Neurological disorders are caused by structural, biochemical or electrical abnormalities in the brain, spinal cord or peripheral nerves. The majority of rare neurological disorders are hereditary, and there is immediate potential for therapeutic interventions to treat these devastating diseases. The Harrington Discovery Institute’s programmes include over 40 neuroscience projects. Lead researchers for this theme include OHC Director Prof. Matthew Wood, whose research has focussed on novel therapies for degenerative disorders of the nervous system and muscle. Prof. Laurent Servais is a paediatric neurologist involved in numerous international clinical trials for a range of neurological diseases. Prof. Carlo Rinaldi is a clinician scientist researching and treating a range of neuromuscular diseases. The OHC has expertise and capabilities in ataxias, neuromuscular diseases and rare epilepsies.
Research and drug development in neuromuscular diseases is a key area at Oxford and among Harrington researchers. The Muscular Dystrophy UK Oxford Neuromuscular Centre, directed by Matthew Wood, aims to transform the treatment landscape for neuromuscular diseases. It drives excellence in discovery science and has newly increased clinical capabilities, led by Laurent Servais’ group: STRONG - Specialised Translational Research Oxford Neuromuscular Group. Prof. Angela Russell is a Harrington UK Rare Disease Scholar developing therapies for Duchenne Muscular Dystrophy, in collaboration with Dame Kay Davies, who has a longstanding interest in the disease.

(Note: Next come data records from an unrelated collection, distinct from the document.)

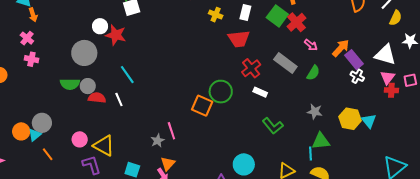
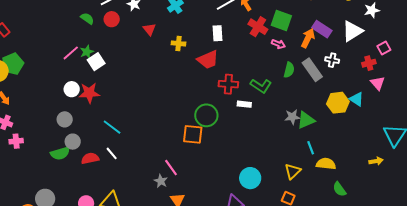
white rectangle: (245, 13) -> (217, 33), moved
green square: (277, 16) -> (281, 20), moved
gray circle: (84, 53) -> (65, 119), size x0.6
white triangle: (385, 55) -> (352, 31), turned -30
purple rectangle: (354, 60) -> (322, 29), moved
gray rectangle: (285, 63) -> (312, 70), moved, turned 35
red cross: (251, 68) -> (228, 84), turned -30
pink triangle: (387, 77) -> (378, 83), moved
gray circle: (88, 86) -> (73, 142), moved
gray star: (315, 112) -> (292, 117), moved
green L-shape: (273, 126) -> (261, 86), moved
green triangle: (321, 141) -> (306, 120), moved

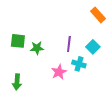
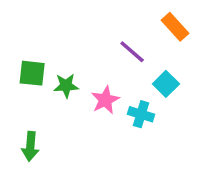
purple line: (69, 44) -> (132, 52), moved, turned -56
pink star: (59, 72) -> (105, 100), moved

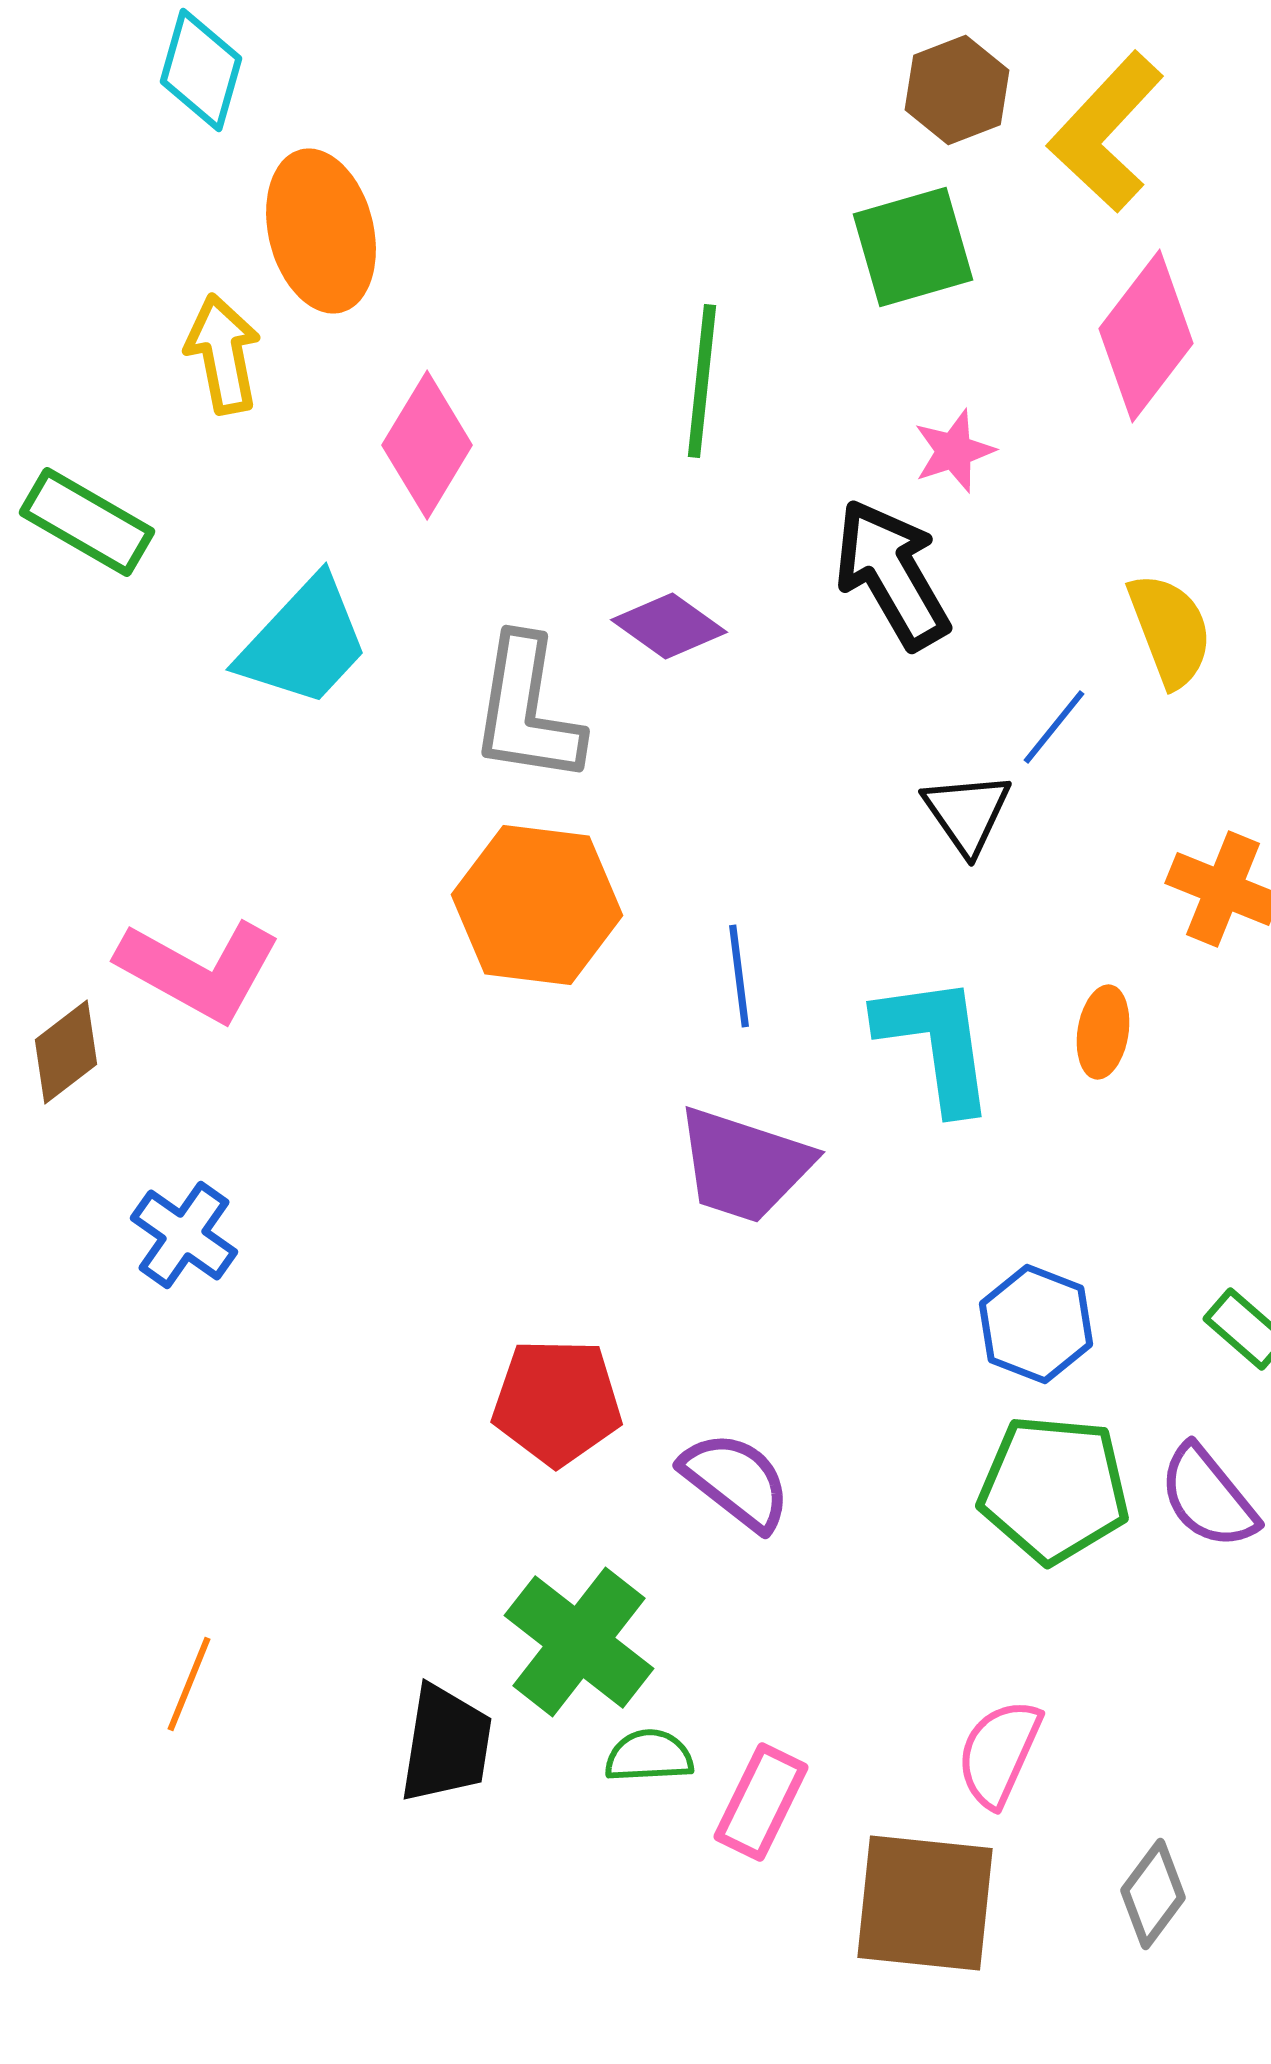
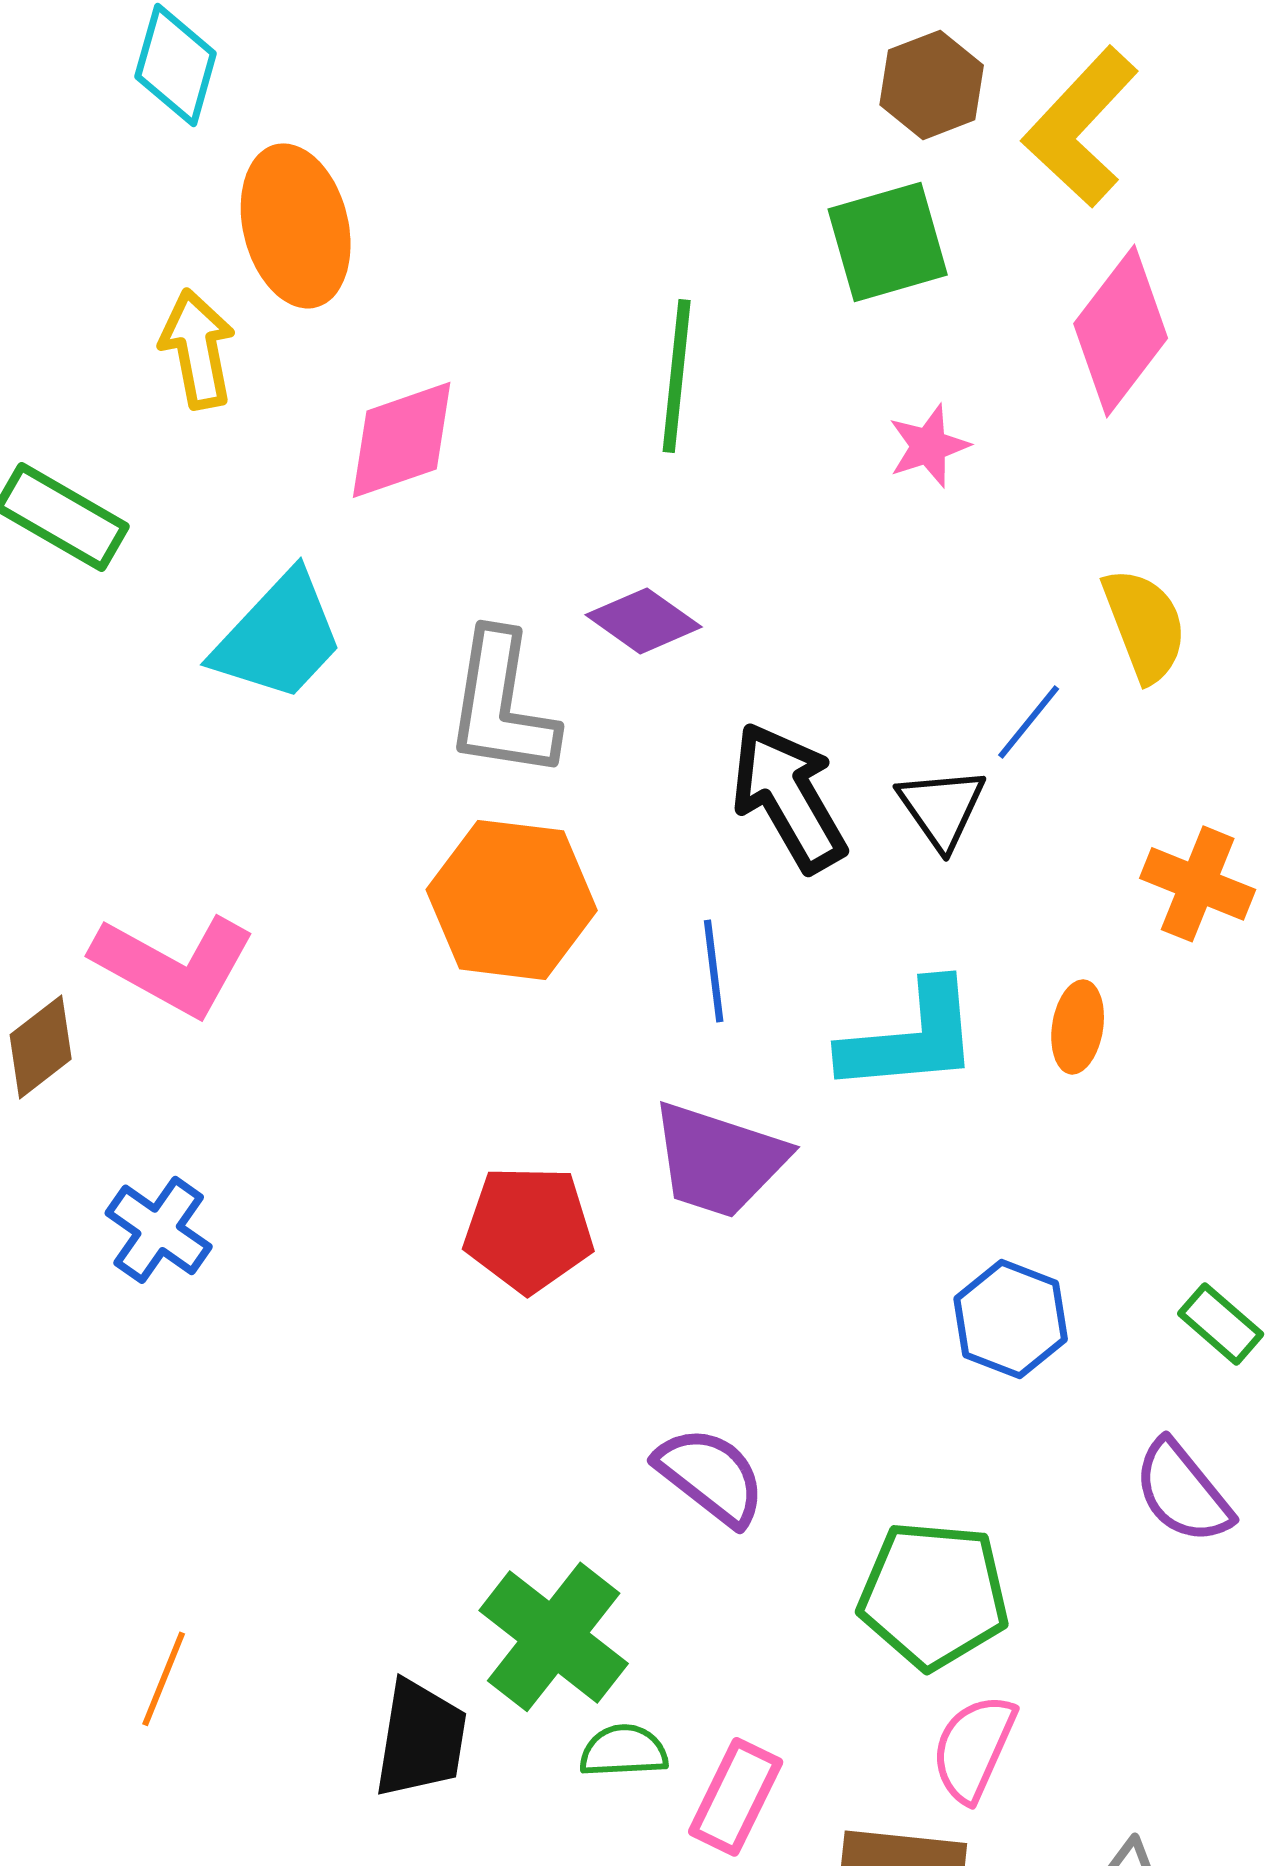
pink diamond: (427, 445) -> (402, 440), turned 40
black arrow: (892, 574) -> (789, 797), moved
cyan L-shape: (936, 1043) -> (911, 1038), turned 93
red pentagon: (557, 1402) -> (529, 1229), moved
green pentagon: (1054, 1489) -> (934, 1595), moved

‘Ataxias’ collectively refer to a group of different neurological disorders that can affect coordination, balance and speech. Friedreich’s Ataxia (FA) is the most common inherited ataxia and is the OHC’s first priority area thanks to a philanthropic gift. In collaboration with charities and foundations, OHC is deploying capabilities and expertise in areas of greatest unmet need in FA. The Oxford Ataxia Centre is one of only three specialist centres in the UK, and recruits patients to clinical trials. Prof. Andrea Németh is a clinician scientist researching cerebellar ataxias and other movement disorders, and Prof. Richard Wade-Martins has a long-standing interest in Friedreich’s Ataxia, in target and drug discovery.
Find out more about Friedreich's Ataxia
The OHC has a developing interest in paediatric epilepsies, an area of significant unmet clinical need. Oxford’s Nuffield Department of Clinical Neurosciences has epilepsy research groups alongside state-of-the-art brain imaging methods, giving direct insights into the human brain. Many epilepsy diagnoses have a genetic basis, making the possibility of treatments with emerging personalized medicines like antisense oligonucleotides (ASO) a reality in the coming years. Oxford is currently running an ASO trial for the rare neurological disorder, Angelman Syndrome.